Hehrlein C, Stintz M, Kinscherf R, Schlösser K, Huttel E, Friedrich L, Fehsenfeld P, Kübler W
Department of Cardiology, University of Heidelberg, Germany.
Circulation. 1996 Feb 15;93(4):641-5. doi: 10.1161/01.cir.93.4.641.
Considerable experimental evidence exists that neointimal hyperplasia after angioplasty is inhibited by gamma-irradiation of the treated arteries. A beta-particle radiation is absorbed in tissue within a shorter distance away from the source than gamma-radiation and may be more suitable for localized vessel irradiation. This study outlines a method to implant a beta-particle-emitting radioisotope (32P; half-life, 14.3 days) into metallic stents. The effects of these stents on the inhibition of neointimal hyperplasia was compared with conventional stents in a rabbit model.
32P was produced by irradiation of red amorphous phophorus (31P) with neutrons and was implanted into Palmaz-Schatz stents (7.5 mm in length) after being kept apart from 31P in a mass separator. The radioisotope was tightly fixed to the stents, and the ion implantation process did not alter the surface texture. Stent activity levels of 4 and 13 microCi were chosen for the study. Four and 12 weeks after placement of conventional stents and 32P-implanted stents in rabbit iliac arteries, vascular injury and neointima formation were studied by histomorphometry. Immunostaining for smooth muscle cell (SMC) alpha-actin was performed to determine SMC cellularity in the neointima. SMCs were quantified by computer-assisted counting of alpha-actin immunoreactive cells. Endothelialization of the stents was evaluated by immunostaining for endothelial cell von Willebrand factor. No difference in vessel wall injury was found after placement of conventional and 32P-implanted stents. Neointima formation was potently inhibited by 32P-implanted stents only at an activity level of 13 microCi after 4 and 12 weeks. Neointimal SMC cellularity was reduced in 32P-implanted stents compared with conventional stents. Radioactive stents were endothelialized after 4 weeks, but endothelialization was less dense than in conventional stents.

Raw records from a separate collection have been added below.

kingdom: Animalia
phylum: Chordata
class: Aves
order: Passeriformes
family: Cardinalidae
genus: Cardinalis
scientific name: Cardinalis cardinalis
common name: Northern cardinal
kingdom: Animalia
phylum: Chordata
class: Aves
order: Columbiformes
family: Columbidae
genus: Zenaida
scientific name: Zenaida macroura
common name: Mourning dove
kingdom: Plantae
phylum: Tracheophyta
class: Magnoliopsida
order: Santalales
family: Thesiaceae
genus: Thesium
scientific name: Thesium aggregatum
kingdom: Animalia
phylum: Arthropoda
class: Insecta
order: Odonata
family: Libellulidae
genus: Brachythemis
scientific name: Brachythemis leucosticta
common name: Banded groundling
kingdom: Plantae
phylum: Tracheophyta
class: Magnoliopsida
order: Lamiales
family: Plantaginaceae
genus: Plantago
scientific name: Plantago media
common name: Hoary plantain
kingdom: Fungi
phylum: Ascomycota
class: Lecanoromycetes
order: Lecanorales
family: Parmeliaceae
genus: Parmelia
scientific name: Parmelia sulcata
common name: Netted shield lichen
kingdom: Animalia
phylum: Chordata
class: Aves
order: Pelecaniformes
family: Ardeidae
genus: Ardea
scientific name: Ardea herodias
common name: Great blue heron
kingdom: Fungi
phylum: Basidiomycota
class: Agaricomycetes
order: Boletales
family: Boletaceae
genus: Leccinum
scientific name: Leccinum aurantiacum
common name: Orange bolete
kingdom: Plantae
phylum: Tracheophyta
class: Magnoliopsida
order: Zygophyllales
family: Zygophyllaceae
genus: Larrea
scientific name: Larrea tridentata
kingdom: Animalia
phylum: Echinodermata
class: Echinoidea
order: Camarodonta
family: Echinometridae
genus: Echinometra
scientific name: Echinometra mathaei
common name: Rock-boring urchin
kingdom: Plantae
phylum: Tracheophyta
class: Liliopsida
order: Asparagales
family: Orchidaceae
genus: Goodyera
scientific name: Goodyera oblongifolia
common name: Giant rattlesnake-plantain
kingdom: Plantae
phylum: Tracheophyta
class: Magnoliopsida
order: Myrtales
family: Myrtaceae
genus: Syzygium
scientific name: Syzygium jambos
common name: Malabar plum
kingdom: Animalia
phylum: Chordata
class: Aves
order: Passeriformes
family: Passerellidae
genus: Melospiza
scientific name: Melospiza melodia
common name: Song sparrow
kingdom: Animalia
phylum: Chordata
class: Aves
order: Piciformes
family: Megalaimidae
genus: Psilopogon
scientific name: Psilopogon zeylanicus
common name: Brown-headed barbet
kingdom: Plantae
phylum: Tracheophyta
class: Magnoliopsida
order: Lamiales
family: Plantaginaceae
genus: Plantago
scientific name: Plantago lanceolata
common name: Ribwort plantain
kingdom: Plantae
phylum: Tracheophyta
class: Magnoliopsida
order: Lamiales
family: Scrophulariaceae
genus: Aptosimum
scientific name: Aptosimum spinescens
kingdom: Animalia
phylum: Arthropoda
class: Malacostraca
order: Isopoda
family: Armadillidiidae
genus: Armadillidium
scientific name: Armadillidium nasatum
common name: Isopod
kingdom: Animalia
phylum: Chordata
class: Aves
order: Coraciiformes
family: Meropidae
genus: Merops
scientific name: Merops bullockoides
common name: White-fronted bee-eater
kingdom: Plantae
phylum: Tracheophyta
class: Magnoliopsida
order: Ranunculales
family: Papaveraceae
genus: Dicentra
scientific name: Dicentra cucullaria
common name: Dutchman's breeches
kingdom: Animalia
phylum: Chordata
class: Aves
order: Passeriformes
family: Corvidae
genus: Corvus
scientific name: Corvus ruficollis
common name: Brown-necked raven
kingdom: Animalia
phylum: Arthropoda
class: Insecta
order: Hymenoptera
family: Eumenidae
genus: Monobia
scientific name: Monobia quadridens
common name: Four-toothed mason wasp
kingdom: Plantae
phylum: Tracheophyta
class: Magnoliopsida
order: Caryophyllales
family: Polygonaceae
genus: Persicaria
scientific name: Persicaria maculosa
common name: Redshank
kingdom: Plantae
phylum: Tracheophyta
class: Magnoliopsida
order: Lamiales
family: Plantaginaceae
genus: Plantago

Neointima formation in rabbits is markedly suppressed by a beta-particle-emitting stent incorporating the radioisotope 32P. In this model, a dose-response relation with this type of radioactive stent was observed, indicating that a threshold radiation dose must be delivered to inhibit neointima formation after stent placement over the long term.
有大量实验证据表明,血管成形术后的新生内膜增生可通过对治疗动脉进行γ射线照射来抑制。β粒子辐射在组织中的吸收距离比γ射线离源更近,可能更适合局部血管照射。本研究概述了一种将发射β粒子的放射性同位素(32P;半衰期为14.3天)植入金属支架的方法。在兔模型中,将这些支架对新生内膜增生的抑制作用与传统支架进行了比较。
通过用中子照射红色无定形磷(31P)产生32P,并在质量分离器中与31P分离后将其植入Palmaz-Schatz支架(长度为7.5 mm)。放射性同位素紧密固定在支架上,离子注入过程未改变表面纹理。选择4和13微居里的支架活性水平进行研究。在兔髂动脉中植入传统支架和32P植入支架4周和12周后,通过组织形态计量学研究血管损伤和新生内膜形成。进行平滑肌细胞(SMC)α-肌动蛋白免疫染色以确定新生内膜中的SMC细胞数量。通过计算机辅助计数α-肌动蛋白免疫反应细胞对SMC进行定量。通过对内皮细胞血管性血友病因子进行免疫染色来评估支架的内皮化。植入传统支架和32P植入支架后,未发现血管壁损伤有差异。仅在4周和12周后,活性水平为13微居里的32P植入支架才有效抑制新生内膜形成。与传统支架相比,32P植入支架中的新生内膜SMC细胞数量减少。放射性支架在4周后内皮化,但内皮化程度不如传统支架密集。
含有放射性同位素32P的发射β粒子的支架可显著抑制兔新生内膜形成。在该模型中,观察到了这种类型的放射性支架的剂量反应关系,表明必须给予阈值辐射剂量才能长期抑制支架植入后的新生内膜形成。